Didier Deschamps' France have enjoyed some good results recently and may be looking the real deal ahead of 2014, but will have a difficult test against Germany.
After the national humiliations, soul-searching, revolts, rebellions and pathetic performances, France look like they might just be the real deal once again.
Didier Deschamps' appointment as national team boss appears to have resulted in an upturn of form, gaining a draw in Spain in a qualifier and following it up with an impressive away victory over Italy. Now France will face another difficult test at home in the shape of Germany, with Les Bleus attempting to show they have what it takes to be considered serious contenders for 2014.
Both teams have injury problems, although France's are more minor - Raphael Varane will be unavailable after his outstanding performance in El Clasico, with Newcastle defender Mapou Yanga-Mbiwa replacing him. In contrast, Germany will be without Bastian Schweinsteiger, Marcel Schmelzer, Mario Gotze, Miroslav Klose and Marco Reus, as well as possibly Ilkay Gundogan and Lars Bender.
Yanga-Mbiwa is 50\50 to start, with France still to decide on their first-choice combination of centre-backs, although with all players fit it will likely be two of Laurent Koscielny, Mamadou Sakho and Raphael Varane. Three of his Magpies teammates are likely to start, however, in Mathieu Debuchy and in-form midfield duo Yohan Cabaye and Moussa Sissoko. Cabaye has been excellent since returning from injury for Newcastle, and while Sissoko may only recently have moved to Tyneside, he put in a phenomenal performance to give the Toon a 3-2 victory over Chelsea. If they are to both feature in France's first-choice midfield, having them both play their football at the same club could be a huge boost to Les Bleus.
Surprisingly, then, France's team could be looking more settled than their opponents. Their main two questions concern the makeup of their midfield three and their centre-back partnership, and both should be given a rigorous test against Germany. Blaise Matuidi is likely to be the third member of their midfield, but has plenty of competition in Etienne Capoue and Maxime Gonalons among others.

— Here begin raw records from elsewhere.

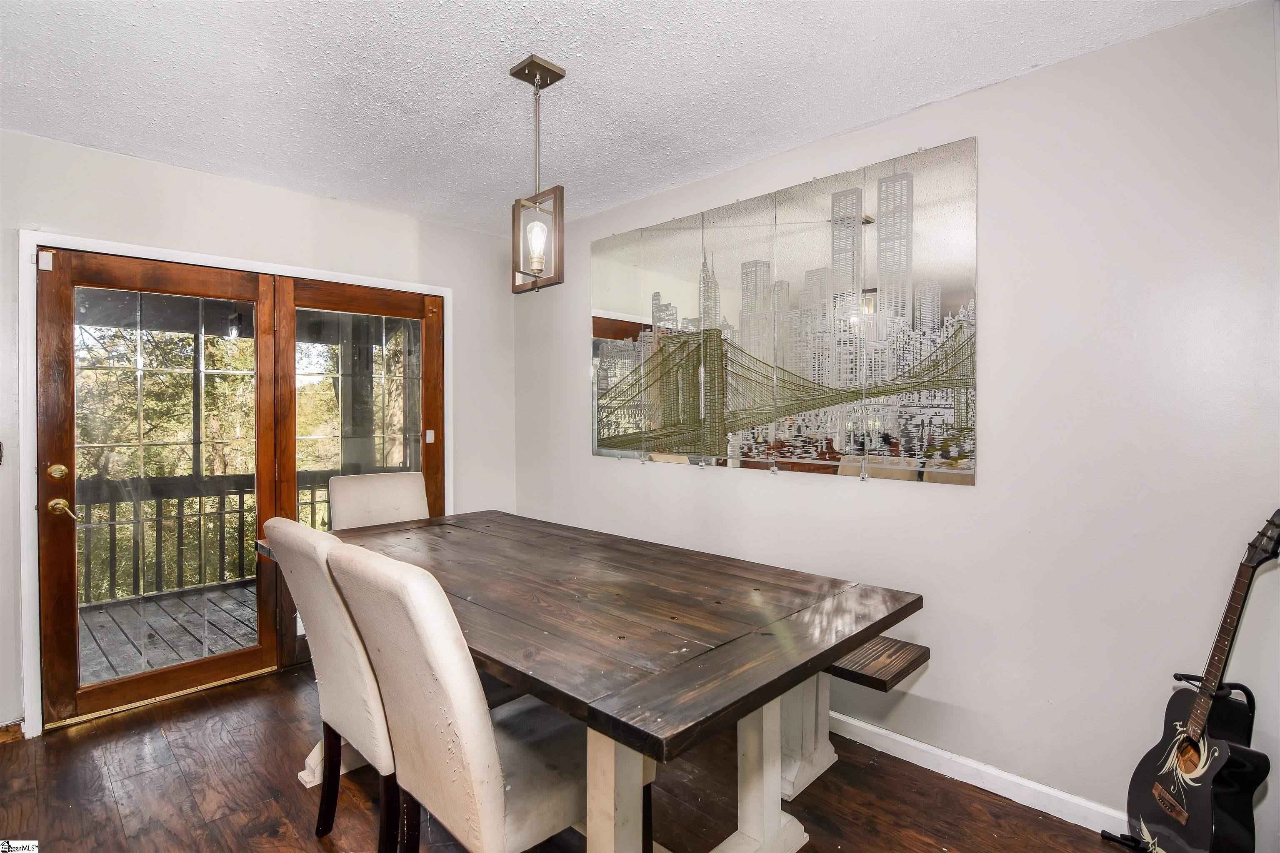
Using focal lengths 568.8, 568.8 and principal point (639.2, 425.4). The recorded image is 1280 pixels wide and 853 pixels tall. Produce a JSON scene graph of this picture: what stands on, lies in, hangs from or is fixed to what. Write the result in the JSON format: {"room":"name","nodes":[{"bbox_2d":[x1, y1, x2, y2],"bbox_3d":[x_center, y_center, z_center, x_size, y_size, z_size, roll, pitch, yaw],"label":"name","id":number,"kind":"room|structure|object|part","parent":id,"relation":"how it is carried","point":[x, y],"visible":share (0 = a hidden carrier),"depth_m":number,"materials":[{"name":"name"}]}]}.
{"room":"dining room","nodes":[
{"label":"dining room","id":0,"kind":"room"},
{"bbox_2d":[0,125,518,729],"bbox_3d":[-2.126,0.042,2.773,0.148,2.501,3.568,1,1,44],"label":"back wall","id":1,"kind":"structure","parent":0,"point":[259,190],"depth_m":2.85,"materials":[{"name":"white paint"}]},
{"bbox_2d":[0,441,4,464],"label":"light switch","id":2,"kind":"object","parent":1,"relation":"attached to","point":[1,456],"visible":0.99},
{"bbox_2d":[0,720,23,744],"bbox_3d":[-2.905,1.259,1.960,0.016,0.082,1.056,1,1,44],"label":"baseboard","id":3,"kind":"structure","parent":1,"relation":"attached to","point":[16,727],"depth_m":2.32,"materials":[{"name":"brown wood"}]},
{"bbox_2d":[17,227,451,738],"bbox_3d":[-1.891,0.242,3.055,0.159,2.098,1.905,1,1,44],"label":"door frame","id":4,"kind":"structure","parent":1,"relation":"attached to","point":[26,486],"depth_m":2.38,"materials":[{"name":"white paint"}]},
{"bbox_2d":[37,252,281,729],"bbox_3d":[-2.203,0.263,2.698,0.120,2.032,0.884,1,1,44],"label":"french door","id":5,"kind":"structure","parent":4,"relation":"in","point":[259,650],"depth_m":2.61,"materials":[{"name":"brown wood"}]},
{"bbox_2d":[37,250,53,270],"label":"door sensor","id":6,"kind":"object","parent":5,"relation":"attached to","point":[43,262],"visible":0.96,"depth_m":2.35,"materials":[{"name":"white plastic"}]},
{"bbox_3d":[-2.417,0.198,2.379,0.062,0.070,0.063,1,1,44],"label":"deadbolt","id":7,"kind":"part","parent":5,"relation":"part of","materials":[{"name":"gold metal"}]},
{"bbox_3d":[-2.371,0.345,2.359,0.117,0.074,0.087,1,1,44],"label":"brass lever handle","id":8,"kind":"part","parent":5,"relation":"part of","materials":[{"name":"gold metal"}]},
{"bbox_2d":[272,276,444,674],"bbox_3d":[-1.533,0.251,3.238,0.097,2.036,0.931,1,1,44],"label":"french door","id":9,"kind":"structure","parent":4,"relation":"in","point":[289,643],"depth_m":3.17,"materials":[{"name":"brown wood"}]},
{"bbox_2d":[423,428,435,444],"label":"door sensor","id":10,"kind":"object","parent":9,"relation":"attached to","point":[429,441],"visible":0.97,"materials":[{"name":"white plastic"}]},
{"bbox_2d":[0,663,1134,852],"bbox_3d":[-0.483,1.354,1.102,4.731,0.101,3.765,1,1,44],"label":"floor","id":11,"kind":"structure","parent":0,"point":[11,755],"depth_m":1.98,"materials":[{"name":"brown wood"}]},
{"bbox_2d":[261,517,404,852],"bbox_3d":[-0.765,0.793,1.818,0.496,1.021,0.641,1,1,44],"label":"dining chair","id":12,"kind":"object","parent":11,"relation":"on","point":[319,665],"visible":0.53,"depth_m":1.61,"materials":[{"name":"fabric"}]},
{"bbox_2d":[327,471,429,530],"bbox_3d":[-1.190,0.763,2.758,0.625,1.030,0.515,1,1,44],"label":"dining chair","id":13,"kind":"object","parent":11,"relation":"on","point":[394,493],"visible":0.34,"depth_m":2.86,"materials":[{"name":"fabric"}]},
{"bbox_2d":[327,542,592,852],"bbox_3d":[-0.347,0.803,1.459,0.483,1.023,0.655,1,1,44],"label":"dining chair","id":14,"kind":"object","parent":11,"relation":"on","point":[424,665],"visible":0.85,"depth_m":1.27,"materials":[{"name":"fabric"}]},
{"bbox_2d":[275,505,923,852],"bbox_3d":[-0.386,0.907,2.111,2.367,0.797,1.128,1,1,44],"label":"dining table","id":15,"kind":"object","parent":11,"relation":"on","point":[755,697],"visible":0.89,"depth_m":1.57,"materials":[{"name":"brown wood"}]},
{"bbox_3d":[-0.051,0.998,1.341,0.106,0.712,0.109,1,1,44],"label":"table leg","id":16,"kind":"part","parent":15,"relation":"part of","materials":[{"name":"white wood"}]},
{"bbox_3d":[0.390,1.038,1.821,0.167,0.618,0.190,1,1,44],"label":"table leg","id":17,"kind":"part","parent":15,"relation":"part of","materials":[{"name":"white wood"}]},
{"bbox_2d":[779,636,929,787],"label":"bench","id":18,"kind":"object","parent":11,"relation":"on","point":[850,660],"visible":0.28,"depth_m":2.08,"materials":[{"name":"wood"}]},
{"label":"bench leg","id":19,"kind":"part","parent":18,"relation":"part of","materials":[{"name":"white wood"}]},
{"bbox_2d":[1102,676,1260,852],"bbox_3d":[1.520,0.997,1.534,0.308,0.595,0.313,1,1,44],"label":"guitar stand","id":20,"kind":"object","parent":11,"relation":"on","point":[1253,707],"visible":0.66,"depth_m":1.55,"materials":[{"name":"black metal"}]},
{"bbox_2d":[1118,507,1279,852],"bbox_3d":[1.546,0.732,1.516,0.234,0.985,0.369,0,1,7],"label":"acoustic guitar","id":21,"kind":"object","parent":20,"relation":"on","point":[1201,797],"visible":0.99,"depth_m":1.51,"materials":[{"name":"black wood"}]},
{"bbox_2d":[0,0,1252,236],"bbox_3d":[-0.542,-1.231,1.173,4.549,0.107,3.774,1,1,44],"label":"ceiling","id":22,"kind":"structure","parent":0,"point":[487,56],"depth_m":1.97,"materials":[{"name":"white paint"}]},
{"bbox_2d":[509,55,566,294],"bbox_3d":[-0.346,-0.825,1.913,0.157,0.766,0.150,1,1,44],"label":"pendant light","id":23,"kind":"object","parent":22,"relation":"hanging from","point":[527,66],"visible":1,"depth_m":1.89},
{"bbox_3d":[-0.331,-0.589,1.851,0.060,0.134,0.061,1,1,44],"label":"bulb","id":24,"kind":"part","parent":23,"relation":"part of","materials":[{"name":"glass"}]},
{"bbox_2d":[515,1,1279,848],"bbox_3d":[0.713,0.044,2.600,4.480,2.508,0.146,1,1,44],"label":"right wall","id":25,"kind":"structure","parent":0,"point":[710,483],"depth_m":1.86,"materials":[{"name":"white paint"}]},
{"bbox_2d":[589,135,978,484],"bbox_3d":[0.455,-0.412,2.655,1.987,1.252,0.027,1,1,44],"label":"wall art","id":26,"kind":"object","parent":25,"relation":"attached to","point":[657,294],"visible":0.99,"depth_m":2.39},
{"bbox_2d":[828,712,1124,835],"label":"baseboard","id":27,"kind":"structure","parent":25,"relation":"attached to","point":[963,779],"depth_m":2.01,"materials":[{"name":"white paint"}]},
{"label":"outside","id":28,"kind":"structure","parent":0,"visible":0},
{"label":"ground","id":29,"kind":"structure","parent":28,"visible":0},
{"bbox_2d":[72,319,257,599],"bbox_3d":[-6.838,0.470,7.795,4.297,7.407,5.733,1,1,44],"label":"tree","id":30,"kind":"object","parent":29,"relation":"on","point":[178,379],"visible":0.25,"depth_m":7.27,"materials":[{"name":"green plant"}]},
{"bbox_2d":[78,581,265,684],"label":"deck","id":31,"kind":"structure","parent":29,"relation":"on","point":[239,591],"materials":[{"name":"wood"}]},
{"bbox_2d":[72,468,338,606],"bbox_3d":[-3.503,0.802,4.389,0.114,0.965,4.566,1,1,44],"label":"deck railing","id":32,"kind":"object","parent":31,"relation":"on","point":[311,503],"visible":0.41,"depth_m":4.32,"materials":[{"name":"wood"}]},
{"bbox_2d":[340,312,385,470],"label":"porch post","id":33,"kind":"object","parent":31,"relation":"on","point":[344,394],"visible":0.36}
]}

Samir Nasri's continued exclusion suggests that a displacement of any of the Karim Benzema-Franck Ribery-Jeremy Menez front three is unlikely to happen unless in the case of injury, although Olivier Giroud will probably feature at some point.
Germany probably have just as much to wonder about, although they make look at alternative plans for their team given the injury problems in the squad. As well as deciding who will be first and second-choice partner for Mats Hummels in the centre of defence, there are question marks over their midfield. Their double pivot usually comprises Bastian Schweinsteiger and Sami Khedira, although the former is injured and the latter is in poor form and could certainly be replaced before 2014. Toni Kroos will probably get another opportunity to be tested in the double-pivot - a role he has struggled in previously - but the possibility of Lars Bender being tried out there will give Khedira cause for concern over his selection, as the Leverkusen midfielder could be an ideal partner for Schweinsteiger. Ilkay Gundogan is another potential choice for that position, but unfortunately for Joachim Low, both he and Bender have injury doubts.
Further ahead in Germany's midfield, there is much greater competition - Mesut Ozil, Mario Gotze, Marco Reus and Toni Kroos are all obvious competitors for the band of three, although Gotze and Reus are both out. Lukas Podolski may get a chance to impress on the left wing, while Thomas Muller is another player who is likely to come in and perhaps threaten to break into the starting eleven.